Antiche Sere is just inside one of the gates to the historic center of Bevagna. They had about three choices of appetizer, primi, and secondi. The only dessert listed was the Dolce della Casa. We were fairly well stuffed by then so we declined. Although I was curious about what it was. We shared a panzanella salad. This is one of the things that is different everywhere you go. This one had celery, olives, tomato, and basil. Some have onion and cucumber. All different, but all good. I love the stale bread that soaks up all the flavors of the salad so that you not only taste the dressing, you also taste the essence of the ingredients. And those fabulous, juicy tomatoes that explode in your mouth. It’s such a great summertime salad. Just throw together whatever you have with some old, crusty bread and douse it with oil, vinegar, and seasoning.
Steve had the stringozzi (means shoestring-like) pasta with a maiale nero ragu. Maiale nero is a black pig. I’m not entirely sure what’s supposed to be special about it, but the sauce was fantastic. I had gnocchi with onions and sausage cooked in Sagrantino wine. If you don’t know Sagrantino, I would advise you to make an introduction. It’s very hard to find in the US and is from the area we were having lunch. This dish, I will admit, did not look very good. Anything cooked in red wine, especially things like pasta and gnocchi, take on a washed out burgundy appearance that really doesn’t look that appetizing. But it was incredible. The gnocchi were fluffy and light, not the heavy at all, and the flavor from the Sagrantino sauce was a concentrated slice of heaven.
After lunch we strolled around town for a few minutes. Bevagna is well worth a visit, whether it’s for lunch or not. It’s a beautiful town with killer views and interesting architecture. According to legend (there’s always a legend in Italy) the countryside near Bevagna is where St. Francis preached to the birds. Remind of you of someone from Atlanta who recently died? Put it on your list.
Lucignano. We’ve never been here. I have been saving up places that I read about or see on Instagram and this was one of them. It’s less than an hour from here and a relative easy drive (easy for me, anyway, as I’m sitting in the passenger seat). This town is laid out in a circular pattern and the streets go up until you reach the center at the top. It makes it very easy to navigate. It’s a beautiful medieval hill town and its claim to fame is the Tree of Gold. It’s a reliquary, which holds saints’ bones fragments and supposedly pieces of Christ’s cross. It’s a might fancy thing and was made by goldsmiths in the 14th century. It’s a very intricate design of gold and coral with all these little bone holders shaped like leaves. It’s about six feet tall and is housed in a glass case. Very hard to get a good picture of, so this is the best I could manage. For some reason which remains a mystery to me, the tree is supposed to bring good luck and eternal love to couples who visit it. Well, Steve, Millie, and I stood before it so we’ll see what happens.

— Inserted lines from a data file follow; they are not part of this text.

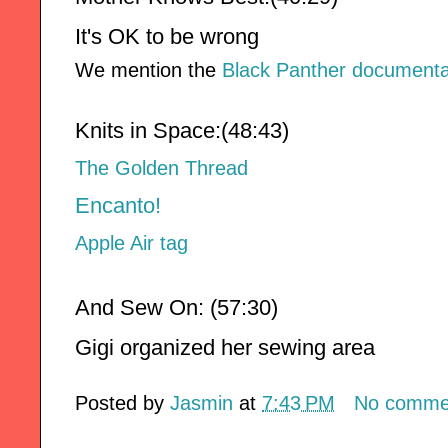
It's OK to be wrong
We mention the
Black Panther documenta
Knits in Space:(
48:43
)
The Golden Thread
Encanto!
Apple Air tag
And Sew On: (57:30)
Gigi organized her sewing area
Posted by
Jasmin
at
7:43 PM
No comme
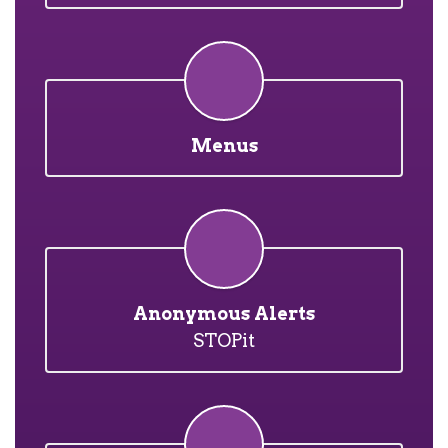
Menus
Anonymous Alerts
STOPit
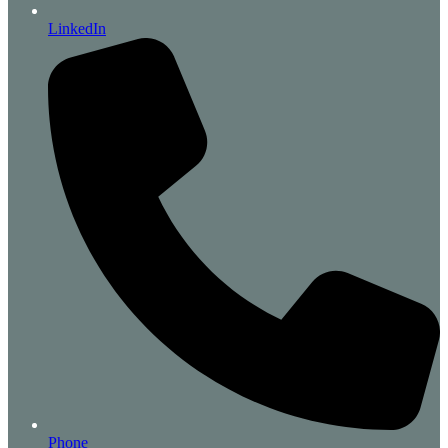
LinkedIn
Phone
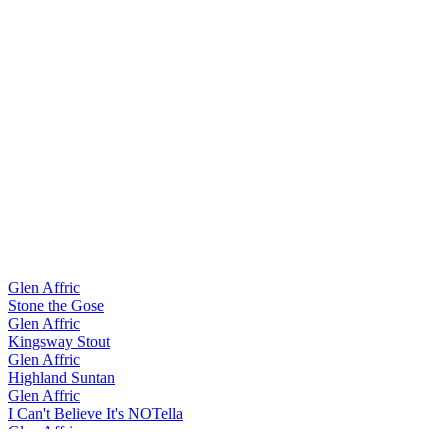
Glen Affric
Stone the Gose
Glen Affric
Kingsway Stout
Glen Affric
Highland Suntan
Glen Affric
I Can't Believe It's NOTella
Glen Affric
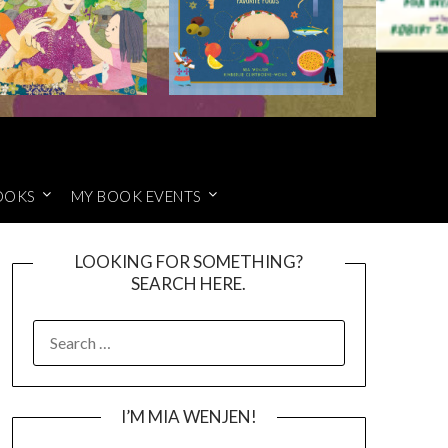
OOKS
MY BOOK EVENTS
LOOKING FOR SOMETHING?
SEARCH HERE.
SEARCH
FOR:
I’M MIA WENJEN!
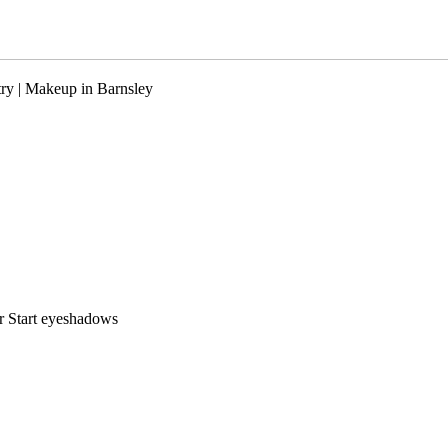
ry | Makeup in Barnsley
r Start eyeshadows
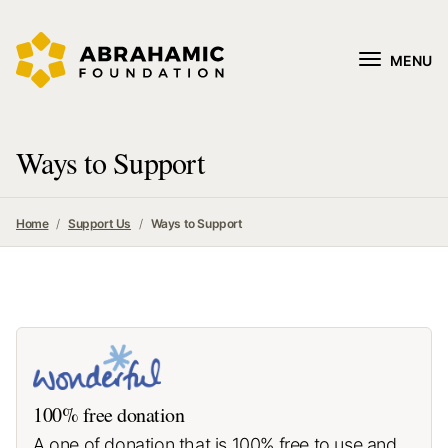
MENU
Ways to Support
Home
Support Us
Ways to Support
100% free donation
A one of donation that is 100% free to use and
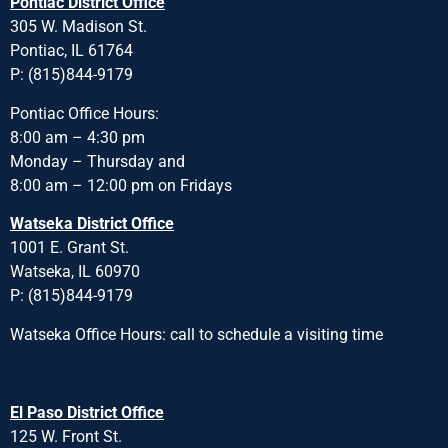
Pontiac District Office
305 W. Madison St.
Pontiac, IL 61764
P: (815)844-9179
Pontiac Office Hours:
8:00 am – 4:30 pm
Monday – Thursday and
8:00 am – 12:00 pm on Fridays
Watseka District Office
1001 E. Grant St.
Watseka, IL 60970
P: (815)844-9179
Watseka Office Hours: call to schedule a visiting time
El Paso District Office
125 W. Front St.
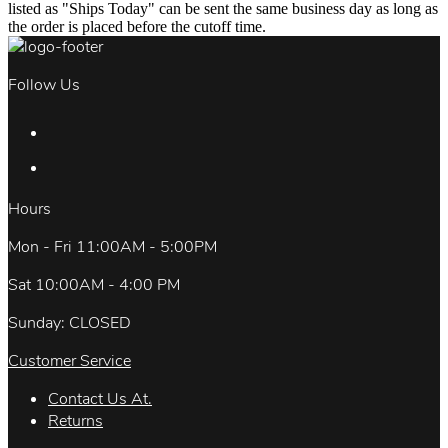
listed as "Ships Today" can be sent the same business day as long as
the order is placed before the cutoff time.
Follow Us
Hours
Mon - Fri 11:00AM - 5:00PM
Sat 10:00AM - 4:00 PM
Sunday: CLOSED
Customer Service
Contact Us At.
Returns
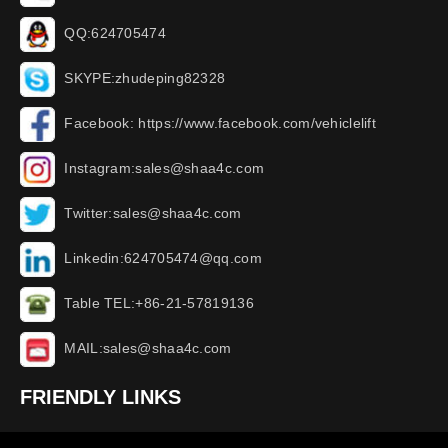
QQ:624705474
SKYPE:zhudeping82328
Facebook: https://www.facebook.com/vehiclelift
Instagram:sales@shaa4c.com
Twitter:sales@shaa4c.com
Linkedin:624705474@qq.com
Table TEL:+86-21-57819136
MAIL:sales@shaa4c.com
FRIENDLY LINKS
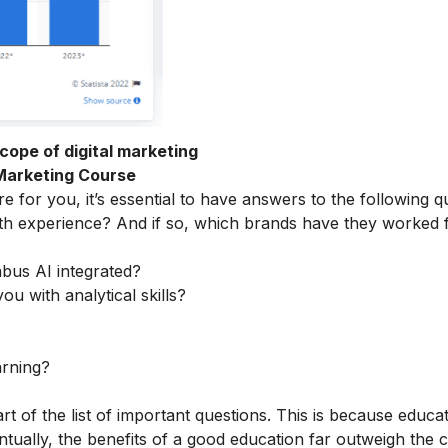
cope of digital marketing
 Marketing Course
e for you, it’s essential to have answers to the following q
th experience? And if so, which brands have they worked 
abus AI integrated?
ou with analytical skills?
arning?
rt of the list of important questions. This is because educa
tually, the benefits of a good education far outweigh the c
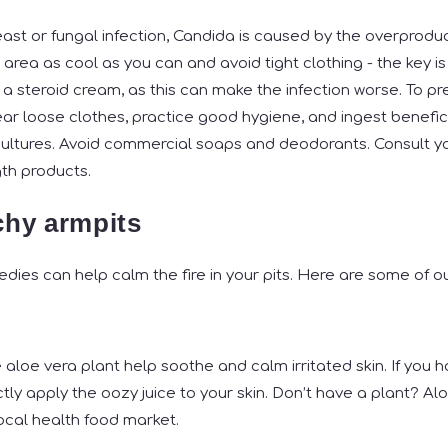
ast or fungal infection, Candida is caused by the overproduc
rea as cool as you can and avoid tight clothing - the key is 
 a steroid cream, as this can make the infection worse. To pr
ar loose clothes, practice good hygiene, and ingest benefici
e cultures. Avoid commercial soaps and deodorants. Consult y
gth products.
tchy armpits
ies can help calm the fire in your pits. Here are some of ou
 aloe vera plant help soothe and calm irritated skin. If you 
ctly apply the oozy juice to your skin. Don’t have a plant? Alo
local health food market.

I had no leads on lunch here, so we stopped into a little trattoria with a gorgeous terrace. We had a wonderful Sunday lunch under the canopy, shading us from the warm sun. I had pici pasta alla gricia and it was very good. Pici is a typical pasta from around this area. It’s fat, round, and long. Alla gricia is prepared with guanciale (pork check), cheese, and pepper. Steve had gnudi with spinach, ricotta and sage. Gnudi is pasta without the pasta. It’s replaced by the light, fluffy ricotta and is one of the most flavorful things you can imagine. It (almost) makes you wonder why we bother with pasta in the first place. Then we shared a serving of tagliata, sliced steak.
Lovely days in magical places traveling through Tuscany. Hoping for many, many more just like this.